When the manager is curious herself, she will—openly or not—make it clear she values new knowledge in the team. The team will recognize that learning and intellectual exploration are important and will follow her example.
The inverse is sadly also true. If a manager does not communicate in words or—more importantly in actions—that learning is important, the team refrains from consuming learning. Luckily, not all team members mimic the manager’s learning habits.
Some of them—the A players—are intrinsically so curious, that even a non-conducive environment does not stop them from exploring. A-players are not negatively influenced by the behavior of their leader. In summary, curious managers uplift the team and stretch it beyond what they thought was feasible. Incurious managers, on the other hand, stifle the team and hold it back.
Curious Leaders Create Successful Cultures
A 2018 study of three thousand international employees conducted by Harvard Business School professor Francesca Gino disclosed the implications of workplace curiosity and the corresponding leadership support for curiosity. She states curiosity is an important aspect of a company’s performance because of the following reasons:
- When curiosity is triggered, leaders tend to be more intentional and rational about their decision-making.
- Curiosity makes leaders—and their teams—more adaptable to the dynamics of uncertain market environments.
- Curious leaders command higher levels of respect of their followers than incurious leaders.
Workplace curiosity works in real-time. When leaders are more curious and invite surprise about everyday activities, the more it has a carry-over effect on team members.
However, when studying the above-mentioned Harvard Business School research on how leaders viewed curiosity, Professor Francesca Gino found: “Although leaders might say they treasure inquisitive minds, in fact, most stifle curiosity, fearing it will increase risk and inefficiency”.
On the one hand, executives realize the underlying importance of curiosity in helping to implement their firm’s strategy agenda when it comes to product and services innovation, outwitting competition, winning deals, and taking calculated risks in the pursuit of novel and creative outcomes, etc. On the other hand, these same executives are rejecting curiosity as something which goes against the grain of operational efficiency of the organization or that of their team.
A crucial misconception is that curiosity will naturally occur in any reasonably healthy workplace. In fact, curious work environments are rare. They require deliberate and consistent action. Here are some steps to help you as a leader promote a more curious work environment:
- Put curiosity on the team agenda.
- Show up as an all-around curious individual interested in the world, the people around you, and yourself.
- Ask for (reverse) feedback.
- Become aware of your question strategies.
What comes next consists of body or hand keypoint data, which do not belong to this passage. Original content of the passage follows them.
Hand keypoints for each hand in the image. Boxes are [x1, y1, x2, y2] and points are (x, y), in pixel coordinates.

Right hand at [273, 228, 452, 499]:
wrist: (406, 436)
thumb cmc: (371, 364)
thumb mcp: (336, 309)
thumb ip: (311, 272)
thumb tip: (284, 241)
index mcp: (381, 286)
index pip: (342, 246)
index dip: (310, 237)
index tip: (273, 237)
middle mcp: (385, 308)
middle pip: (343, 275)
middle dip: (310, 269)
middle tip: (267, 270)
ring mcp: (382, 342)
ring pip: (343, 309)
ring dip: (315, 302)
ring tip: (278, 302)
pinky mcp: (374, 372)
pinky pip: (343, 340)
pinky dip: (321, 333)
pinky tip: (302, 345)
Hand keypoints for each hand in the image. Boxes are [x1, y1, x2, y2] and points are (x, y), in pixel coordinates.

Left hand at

Are they open-ended or closed?
- Baseline your own curiosity as well as that of the team.
- Identify barriers to curiosity in the team, create quick wins and build on their success. Ask the team how they can help in creating a curious environment.
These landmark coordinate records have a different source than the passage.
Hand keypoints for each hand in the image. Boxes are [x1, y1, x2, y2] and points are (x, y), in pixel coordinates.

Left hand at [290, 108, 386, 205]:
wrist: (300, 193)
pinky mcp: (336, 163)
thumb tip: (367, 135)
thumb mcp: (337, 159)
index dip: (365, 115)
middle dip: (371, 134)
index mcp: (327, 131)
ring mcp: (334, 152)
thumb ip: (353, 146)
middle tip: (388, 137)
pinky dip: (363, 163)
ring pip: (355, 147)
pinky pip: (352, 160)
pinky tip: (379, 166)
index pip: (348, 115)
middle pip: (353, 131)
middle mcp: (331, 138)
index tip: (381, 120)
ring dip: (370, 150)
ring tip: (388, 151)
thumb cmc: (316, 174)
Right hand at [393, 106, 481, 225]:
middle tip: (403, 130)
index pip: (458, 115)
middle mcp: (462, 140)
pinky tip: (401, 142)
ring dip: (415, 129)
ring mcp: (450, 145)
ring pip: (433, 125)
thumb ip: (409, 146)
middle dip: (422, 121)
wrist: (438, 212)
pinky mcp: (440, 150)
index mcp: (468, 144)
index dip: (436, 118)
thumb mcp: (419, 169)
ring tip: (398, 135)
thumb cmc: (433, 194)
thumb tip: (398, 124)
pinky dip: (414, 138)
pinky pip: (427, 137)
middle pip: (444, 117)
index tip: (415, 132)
Do try out the above steps and explore on your own how curiosity can lead to building more successful and better performing organizational cultures.
I invite you to become aware of how you show up as a leader. Are you showing up with curiosity or with judgment? Are you listening to fix or are you listening to learn? Are you projecting yourself a personal desire for continuous learning and growth or not (what type of questions do you allow in your team meetings; questions that confirm what you know already or questions that challenge the status quo)?
These questions will help you become aware of your own curiosity level, trigger you to make curiosity at work intentional, and help you start measuring progress.